Déjà mère d’une fille, Kathleen, elle tombe enceinte de son fils Christopher. Cette deuxième grossesse n’est pas de tout repos. Si bien qu’elle doit prendre un long congé. Lorsqu’elle retrouve le secteur un an plus tard, c’est à l’APEIM qu’elle continue sa mission d’éducatrice. Elle est envoyée à l’atelier de St Paul. Elle apprend beaucoup au contact de la fondatrice de l’organisation, feu Nancy Piat, et d’Irène Alessandri.

À l’APEIM, son besoin constant de formation est comblé. Elle suit notamment une formation d’aide médico-psychologique qui l’amène à effectuer des stages à La Réunion. Elle suit un autre cours en counselling et écoute active, animé par le Bureau de l’éducation catholique, devenu depuis le Service diocésain de l’éducation catholique (SeDEC). Elle est mutée à Port-Louis où elle est responsable de l’atelier des adolescents et ensuite transférée à Beau-Bassin pour être chef de service. Avec le psychologue Joffrey Baudet, elle fait aussi le tour des écoles de l’APEIM.

Elle fait partie des cadres qui collaborent avec le ministère de l’Éducation pour mettre en place les normes et les curriculum guidelines pour le secteur. Elle enchaîne collaborations et formations dont celle qui débouche sur la fédération du réseau Inclusion Mauritius, sur la façon de travailler différentes matières avec les bénéficiaires de l’APEIM et comment former les jeunes ayant une déficience intellectuelle pour qu’ils deviennent auto-représentants.

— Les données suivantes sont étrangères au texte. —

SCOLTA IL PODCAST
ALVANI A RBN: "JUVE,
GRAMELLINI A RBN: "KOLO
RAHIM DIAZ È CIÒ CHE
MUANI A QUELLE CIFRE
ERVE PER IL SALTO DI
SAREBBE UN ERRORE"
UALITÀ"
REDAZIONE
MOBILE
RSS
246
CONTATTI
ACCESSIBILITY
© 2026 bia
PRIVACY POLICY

Il y a trois ans, Irène Alessandri lui demande de la seconder comme adjointe à la direction en vue de la remplacer le moment venu. Cette passation de pouvoir s’est faite fin juillet.

C’est de haute lutte que l’APEIM a pu faire l’État accepter la gestion de ses neuf écoles. Et l’an dernier, le gouvernement a décidé de confier cette responsabilité au SeDEC, avec qui l’APEIM a signé un protocole d’accord. «Le SeDEC a fusionné deux écoles et nous cheminons avec cette instance pour une transition en douceur.»

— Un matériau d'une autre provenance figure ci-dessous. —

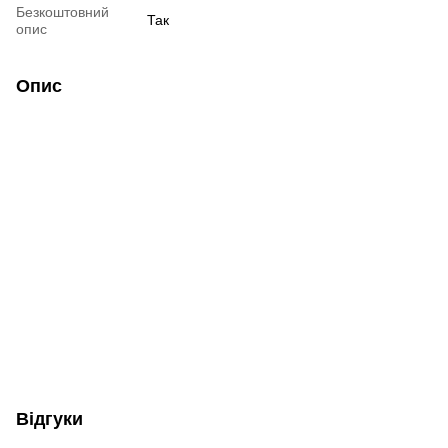
Безкоштовний
Так
опис
Опис
Відгуки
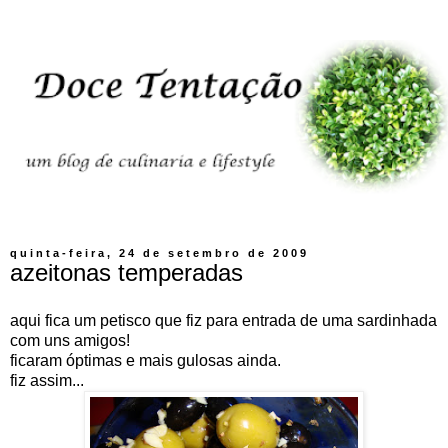
quinta-feira, 24 de setembro de 2009
azeitonas temperadas
aqui fica um petisco que fiz para entrada de uma sardinhada
com uns amigos!
ficaram óptimas e mais gulosas ainda.
fiz assim...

Si le ministre des Finances a augmenté le grant-in-aid pour les enfants à besoins spéciaux, la parité avec les autres enfants scolarisés n’est pas encore atteinte. «C’est un manque à gagner pour les organisations dans le secteur des besoins spéciaux.»

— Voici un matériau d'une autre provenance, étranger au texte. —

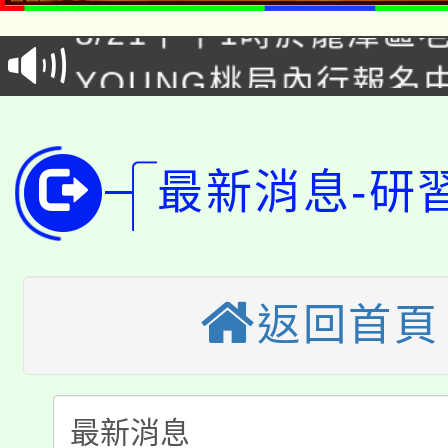
8/21下午1時於龍潭區
場熱烈登場!
YOUNG桃局內行報名
徵才活動。
8月14至27日，桃園
局官網。
115年桃園市運動會8/1
開!
最新消息-研
桃園市低收入戶享有免
田徑場及游泳池舉行。
大園自造教育及科技中心
視費優惠，中低收入戶
大溪自造教育及科技中心
返回首頁
份教師增能研習
半價優惠，詳情可洽有
淨零綠生活教案入校路
份教師研習
者。
115年食農教育專業人
會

Jocelyne Beesoon a tout de même d’autres motifs de satisfaction. En effet, le ministère de l’Éducation a commencé à considérer les éducateurs des écoles de l’APEIM comme des salariés et à les écouter en vue d’élaborer une grille salariale à leur intention. «C’est une reconnaissance de notre travail», dit-elle. Il lui faut désormais faire du lobbying pour que les éducateurs des ateliers aient une reconnaissance identique.

Quelques importants défis l’attendent au tournant. Par exemple faire en sorte que l’APEIM puisse s’autofinancer. «Nous mettons en place un comité de levée de fonds et nous miserons davantage sur la vente des cartes réalisées par nos bénéficiaires, de même que les objets qu’ils fabriquent à l’atelier.»

Elle pense aussi que le secteur a besoin d’un Disability Bill. «Les sourds ont une loi qui les régit, les aveugles aussi mais pas les personnes porteuses d’une déficience intellectuelle.»

Jocelyne Beesoon souhaite aussi qu’il y ait une étude sur l’attitude des Mauriciens vis-à-vis des déficients intellectuels. «Il y a une méconnaissance de ce type de handicaps et si on travaille dessus, cela va améliorer la perception que les gens ont d’eux et les rendre employables. Les personnes ayant un handicap intellectuel doivent pouvoir travailler et gagner leur vie. Eux aussi ont des droits comme tout le monde».

Elle voudrait aussi plus de dialogue avec les fonctionnaires. «Nous devons collaborer avec les fonctionnaires des ministères de l’Éducation et de la Sécurité sociale car ce sont eux qui font tourner la banque.» Autant dire qu’elle a du pain sur la planche.